I think James McCullagh's 1984 book "The Complete Bicycle Fitness Book" was a better book for newby riders, though it would be out of date in some areas now and is also out of print, unfortunately. It very nearly lived up to its title and was jammed with information. It's got some cool sections that Armstrong's book should have, like calorie output (and horsepower) vs. bicycle speed, and much more detailed suggestions on a variety of areas. Carmichael measures this stuff (see the Armstrong website for data about Armstrong's scary figures) so why isn't it in his Armstrong book? The Carmichael/Armstrong book therefore comes off as somewhat watered down: what's there is good, but they are only answering some of the common questions. I raced on and off road about ten years ago, and took up running after that (o.k. but far from elite results - a sub 17 minute 5k and a sub 3 hr marathon), so a lot of the training principles are old hat, and I know a lot that isn't in this book, too.
But what about the people who can't fill in the spaces? For example, in the climbing techniques section they mention that Armstrong "breathes out through his mouth and nose" and not in, and that he "concentrates on breathing deeply and regularly". This isn't sufficient information to really help someone: What they also need to know is you have to breathe from your diaphragm instead of your upper chest like most people, and that you only exchange 80% of your lung capacity in the first second when exhaling,so you need to increase your Peak Flow; there are abdominal exercises for helping with breathing, plus martial arts techniques, and respiratory devices (eg. The Breather) for strengthening your diaphragm to nearly double the peak flow in some cases, etc. This is what I mean by it not going far enough to be useful for the uninitiated, and it gets frustrating after awhile. In another section they refer to ab workouts and reference the excellent "Stronger Abs and Back" book, but all they show are lousy abdominal crunches, which are painful and difficult for some people, and a very incomplete recommendation as they only isolate one area (and they don't even mention specific ab exercises for helping with breathing). Why talk about it at all if they aren't going to do it right? That doesn't seem to be Armstrong's approach to his racing, so we expect the highest standard from his book.

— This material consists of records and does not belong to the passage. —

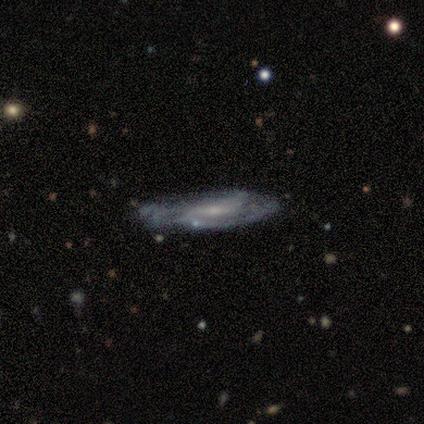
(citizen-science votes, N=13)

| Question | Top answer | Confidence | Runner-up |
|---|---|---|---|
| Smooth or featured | featured or disk | 92% | smooth (8%) |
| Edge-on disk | no | 67% | yes (33%) |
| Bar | weak | 50% | strong (38%) |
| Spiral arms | yes | 100% | — |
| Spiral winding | loose | 50% | medium (38%) |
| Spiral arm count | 2 | 50% | tied: can't tell (50%) |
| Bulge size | small | 50% | moderate (38%) |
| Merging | none | 46% | tied: minor disturbance (46%) |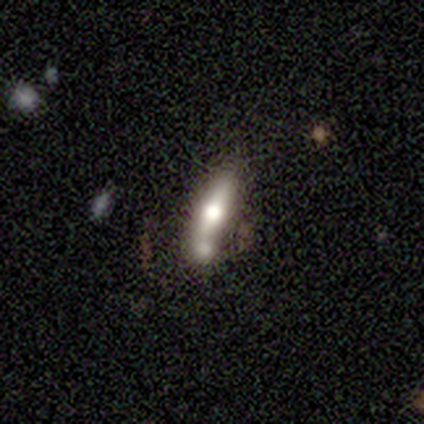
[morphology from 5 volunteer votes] Smooth or featured? 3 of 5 (60%) said smooth. How rounded? 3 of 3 (100%) said cigar-shaped. Merging? 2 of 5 (40%, tied with merger) said none.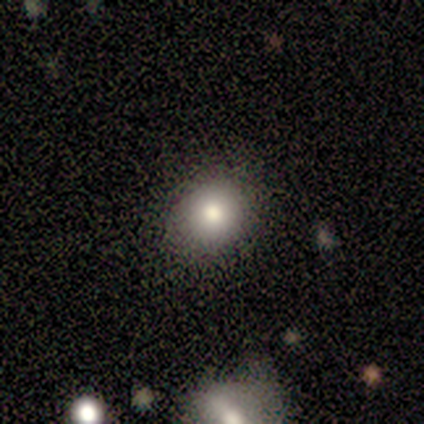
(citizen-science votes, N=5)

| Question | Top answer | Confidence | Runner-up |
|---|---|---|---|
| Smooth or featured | smooth | 60% | featured or disk (20%) |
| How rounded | round | 67% | in between (33%) |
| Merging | none | 75% | minor disturbance (25%) |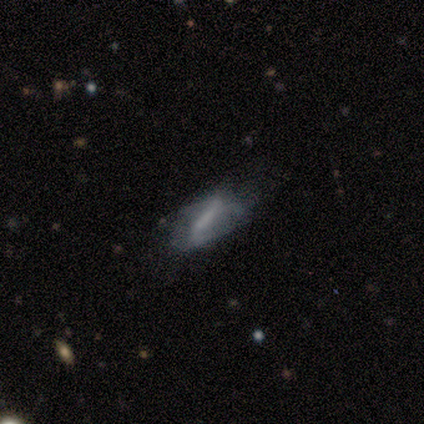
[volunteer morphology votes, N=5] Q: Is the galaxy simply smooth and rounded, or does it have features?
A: featured or disk — 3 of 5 (60%).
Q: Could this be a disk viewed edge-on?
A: no — 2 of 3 (67%).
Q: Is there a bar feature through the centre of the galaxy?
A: strong — 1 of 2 (50%, tied with weak).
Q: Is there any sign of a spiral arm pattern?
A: yes — 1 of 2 (50%, tied with no).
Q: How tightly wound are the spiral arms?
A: medium — 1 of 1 (100%).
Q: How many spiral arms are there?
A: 2 — 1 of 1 (100%).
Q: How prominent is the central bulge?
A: moderate — 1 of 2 (50%, tied with none).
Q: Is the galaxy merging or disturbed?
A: major disturbance — 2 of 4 (50%).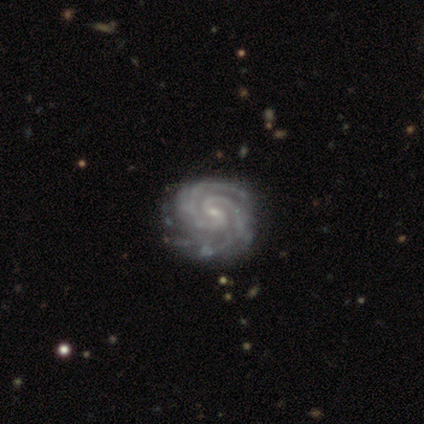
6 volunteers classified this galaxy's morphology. Overall: featured or disk (100%). Edge-on disk: no (100%). Bar: no (50%; strong 33%). Spiral arms: yes (100%). Spiral arm count: 2 (83%). Spiral winding: tight (83%). Bulge size: small (100%). Merging: none (100%).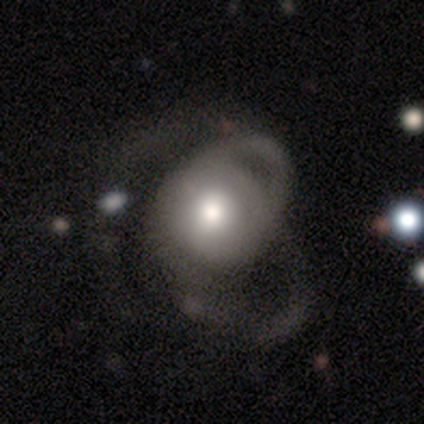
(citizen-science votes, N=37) Morphology: type=smooth (49%); roundness=round (89%); merging=major disturbance (46%).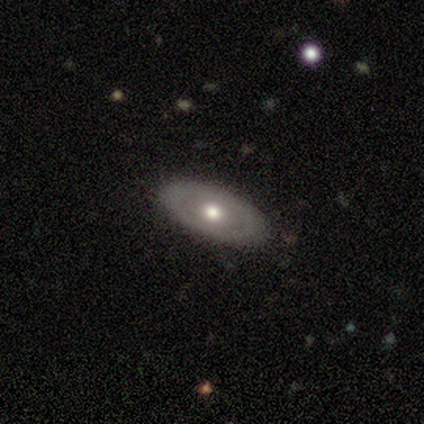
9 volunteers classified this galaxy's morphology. smooth-or-featured: smooth: 56% | featured or disk: 44% | star or artifact: 0%
  how-rounded: in between: 100% | round: 0% | cigar-shaped: 0%
  merging: none: 89% | minor disturbance: 11% | major disturbance: 0% | merger: 0%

The Armstrong training book is better than the old Lemond book, however, for new riders. I sort of get the impression that both the Lemond and Armstrong books coast a bit on the names, and that's unfortunate. Being a big Lemond fan, I was really disappointed with his book (should have been either stories or advice), as it seemed like something that was rushed out, and I get a similar impression with this one. I'm a bit more surprised at Carmichael than Armstrong, as Carmichael is in the business of training people. Is he trying to keep some of his really good advice proprietary so he can stimulate people to sign up for his coaching programs? Not a nice thought, but surely he knows more than this. I hope that future editions of the Armstrong/Carmichael book take a unblinking look at what's already published, and how usable some of their advice is, and try to do better. But hey, I gave it four stars because what's there is a good start.